### Exercise instructions
1. Answer these questions using the patent rejection text:
(a) Which claims are rejected under 35 U.S.C. 103?
(b) What patent number is given for Hoffman et al.?
(c) According to the quoted statute, what shall not negate patentability?
2. Rewrite the part of the patent rejection text between "A recording medium" and "device applies exception.)", inclusive, renaming "digital processing device" to "computing device" everywhere it occurs.

### Given text

A recording medium readable by a digital processing device, in which a program of commands executed by the digital processing device to provide inference using a DNN model in an energy harvesting system is implemented, recording a program … (mere instructions to apply the exception using a generic computer component – recording medium, digital processing device applies exception.)
Claim Rejections – 35 USC § 103
The following is a quotation of 35 U.S.C. 103 which forms the basis for all obviousness rejections set forth in this Office action:
A patent for a claimed invention may not be obtained, notwithstanding that the claimed invention is not identically disclosed as set forth in section 102, if the differences between the claimed invention and the prior art are such that the claimed invention as a whole would have been obvious before the effective filing date of the claimed invention to a person having ordinary skill in the art to which the claimed invention pertains. Patentability shall not be negated by the manner in which the invention was made.
Claims 1, 2, 4, 7, 8 are rejected under 35 U.S.C. 103 as being unpatentable over Wu et al. (“Intermittent Inference with Nonuniformly Compressed Multi-Exit Neural Network for Energy Harvesting Powered Devices”) hereinafter known as Wu in view of Hoffman et al. (US11009836B2) hereinafter known as Hoffman.
Regarding independent claim 1, Wu teaches:
An inference method using a DNN model in an energy harvesting system, the method comprising: performing energy harvesting and storing energy in a storage; (Wu [Page 1, Col. 1, Paragraph 1]: “energy harvesting (EH) technology and the recent emergence of intermittent computing, which stores harvested energy in energy storage and supports an episode of program execution during each power cycle” Wu teaches an energy harvesting technology that stores energy in storage throughout power cycles.)
…
…
…
and performing energy harvesting again when the inference is completed and storing energy in the storage, wherein the plurality of DNN models are DNN models with different inference accuracy and energy consumption required for inference, and the selecting of the DNN model is performed by an agent through an action based on the state of energy stored in the storage. (Wu [Page 2, Col. 1, Paragraph 5]: “when the power is not sufficient to finish the entire forward-pass, the system is forced to pause during the inference process and wait until enough energy is harvested” Wu teaches that energy harvesting is done during and after the inference. Wu [Page 4, Col. 1, Paragraph 5]: “R_{acc} aims to maximize the average accuracy of all events under the given power trace and event distribution” More specifically, Wu teaches that the reward function is maximized by minimizing the error rate, and this is used in the selection of the model, as represented by the exit.)

### Supplied material

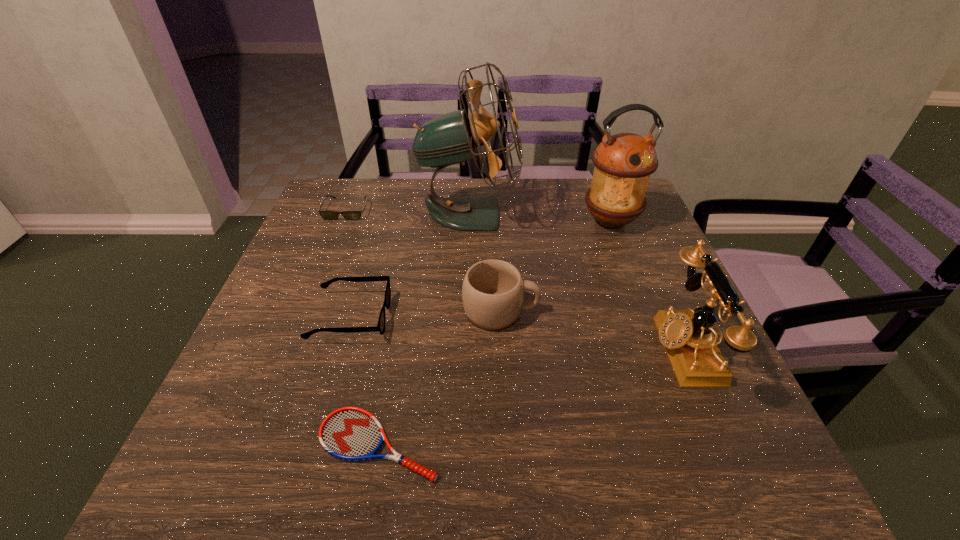
Image resolution: width=960 pixels, height=540 pixels. Find the location of `fan`. fan is located at coordinates [x=451, y=138].

In order to click on oil lamp in this screenshot , I will do `click(624, 162)`.

In order to click on telephone in this screenshot , I will do `click(687, 336)`.

Locate an element on the screen. mug is located at coordinates tap(493, 290).

Locate an element on the screen. This screenshot has height=540, width=960. spectacles is located at coordinates (380, 327).

Image resolution: width=960 pixels, height=540 pixels. In order to click on sunglasses in this screenshot , I will do `click(327, 215)`.

Locate an element on the screen. the shortest object is located at coordinates (349, 433).

This screenshot has width=960, height=540. I want to click on the nearest object, so click(349, 433).

Locate an element on the screen. The image size is (960, 540). vacant position located 0.190m on the front-facing side of the fan for air flow is located at coordinates (x=585, y=213).

At what (x,y) coordinates should I click in order to perform the action: click on vacant space located on the back of the oil lamp. Please return your answer as a coordinate pair (x, y). The width and height of the screenshot is (960, 540). Looking at the image, I should click on (601, 195).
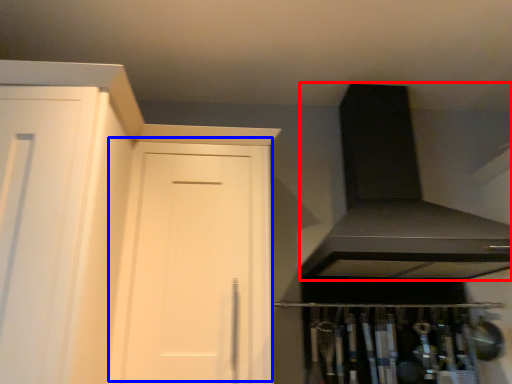
Question: Which object appears farthest to the camera in this image, exhaust hood (highlighted by a red box) or door (highlighted by a blue box)?

Choices:
 (A) exhaust hood
 (B) door

Answer: (B)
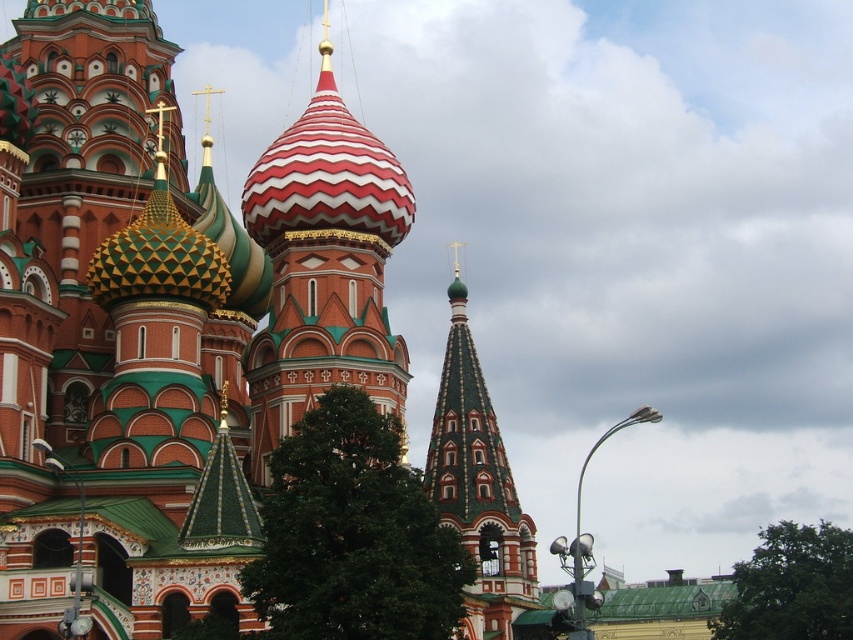
You are a tourist standing in front of St. Basil Cathedral. You see the polychrome mosaic dome at center and the red and white striped dome at center. How far apart are these two domes from each other?

The polychrome mosaic dome at center is 6.90 meters away from the red and white striped dome at center.

You are an architect examining the St. Basil Cathedral. You notice two domes in the image. Which dome is positioned higher in the scene? The options are the polychrome mosaic dome at center and the green mosaic dome at center.

The polychrome mosaic dome at center is positioned higher than the green mosaic dome at center in the scene.

You are a tourist standing in front of St. Basil Cathedral. You notice two domes in the center of the cathedral. The first is the polychrome mosaic dome at center and the second is the red and white striped dome at center. Which of these two domes is taller?

The polychrome mosaic dome at center is taller than the red and white striped dome at center according to the description.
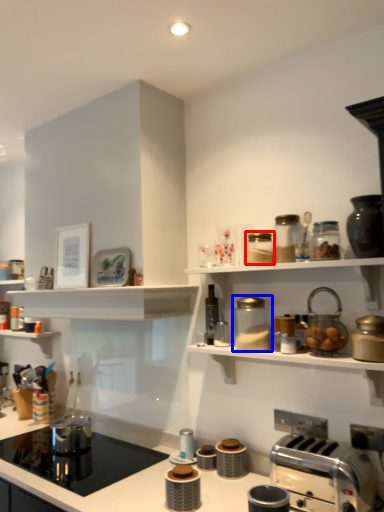
Question: Among these objects, which one is farthest to the camera, appliance (highlighted by a red box) or appliance (highlighted by a blue box)?

Choices:
 (A) appliance
 (B) appliance

Answer: (A)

### Answers for each item
1.
(a) Claims 1, 2, 4, 7, 8
(b) US11009836B2
(c) The manner in which the invention was made

2.
A recording medium readable by a computing device, in which a program of commands executed by the computing device to provide inference using a DNN model in an energy harvesting system is implemented, recording a program … (mere instructions to apply the exception using a generic computer component – recording medium, computing device applies exception.)